Grip supports GRIP_ prefixed variables for any config value. Use __ for nested keys:

  • GRIP_AGENTS__DEFAULTS__MODEL
  • GRIP_PROVIDERS__ANTHROPIC__API_KEY
  • GRIP_GATEWAY__PORT

Built-in Skills

Skill Description
cron Schedule tasks, reminders, and recurring jobs
github PR generation, code review, git workflows
debug Bug finding, git blame, bisect, time-travel debugging
code-review Automated code review and quality analysis
code-loader AST-aware chunking for loading relevant code
codebase-mapper Dependency graphs, import mapping, ripple analysis
web-researcher Web research with source citation
project-planner Project planning and task breakdown
data-viz ASCII charts and data visualization in terminal
memory Long-term memory management
temporal-memory Time-aware reminders and deadline tracking
summarize Text and conversation summarization
self-analyzer Performance and architecture analysis
skill-creator Create new skills
optimization-rules Token efficiency and tool selection guidance
yfinance Stock market data and analysis
tmux Terminal multiplexer management
tweet-writer Social media content drafting

Development

# Install dev dependencies
uv sync --group dev

# Run linter
uv run ruff check grip/ tests/

# Run tests
uv run pytest

# Run tests with coverage
uv run pytest --cov=grip

# Build package
uv build

Contributing

Contributions are welcome!

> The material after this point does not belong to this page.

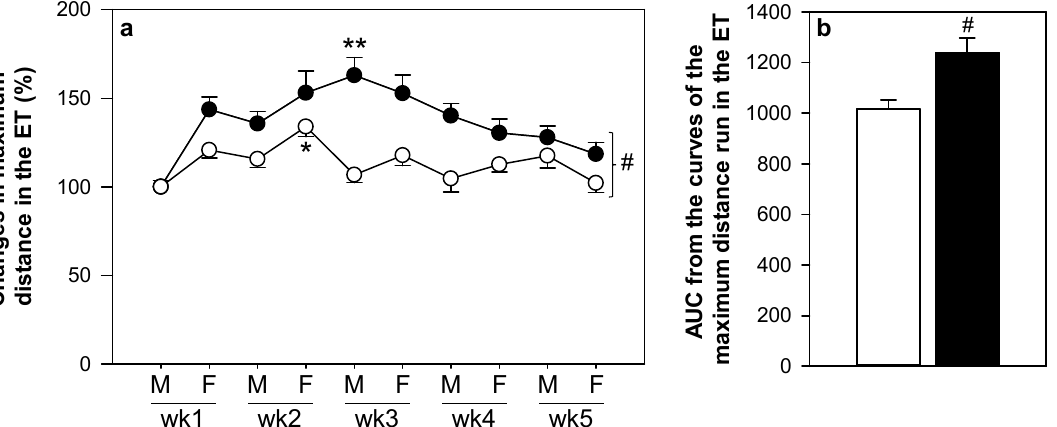
Figure 2. Changes in maximum distance run in the exhaustion tests throughout the study in percentage in comparison with the first day ( a ), and AUC from these curves showing changes in maximum distance run in the exhaustion tests ( b ). AUC = area under the curve, ET = exhaustion test, M = Monday, F = Friday, wk = week. The non-supplemented group is represented by white symbols and bars, and the hesperidin group by black symbols and bars. Data are expressed as mean ± SEM ( n = 22–23). Statistical difference: * p < 0.001 in the non-supplemented group vs. the first and the last day (peak of performance); ** p < 0.001 in the hesperidin group vs. the first and the last day (peak of performance); # p < 0.005 between non-supplemented and the hesperidin-supplemented groups (Student’s t -test).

Here's how to get started:

  1. Fork the repository
  2. Create a feature branch: git checkout -b feature/my-feature
  3. Make your changes
  4. Run linting and tests: uv run ruff check grip/ tests/ && uv run pytest
  5. Commit your changes: git commit -m "Add my feature"
  6. Push to your fork: git push origin feature/my-feature
  7. Open a Pull Request

Please ensure:

  • All tests pass (uv run pytest)
  • No lint errors (uv run ruff check grip/ tests/)
  • New features include tests where appropriate

License

MIT

Disclaimer

grip is an AI-powered platform designed for high autonomy. Please be aware:

  • AI models can produce hallucinations, errors, or unexpected outputs.
  • Autonomous tool execution (especially shell/exec) carries inherent security risks.
  • Users are responsible for monitoring agent behavior and ensuring compliance with LLM provider terms.
  • Use this software at your own risk.